Transcribe the text lines of every item below verbatim, keeping the original wording, casing, and line breaks, and omit the pictures from the output.

**** Provided records

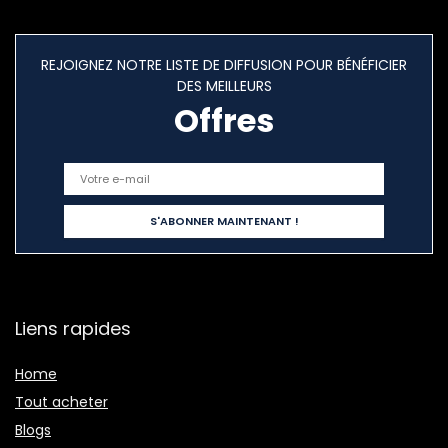
REJOIGNEZ NOTRE LISTE DE DIFFUSION POUR BÉNÉFICIER
DES MEILLEURS
Offres
Liens rapides
Home
Tout acheter
Blogs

********

Finished exercise:
REJOIGNEZ NOTRE LISTE DE DIFFUSION POUR BÉNÉFICIER
DES MEILLEURS
Offres
Liens rapides
Home
Tout acheter
Blogs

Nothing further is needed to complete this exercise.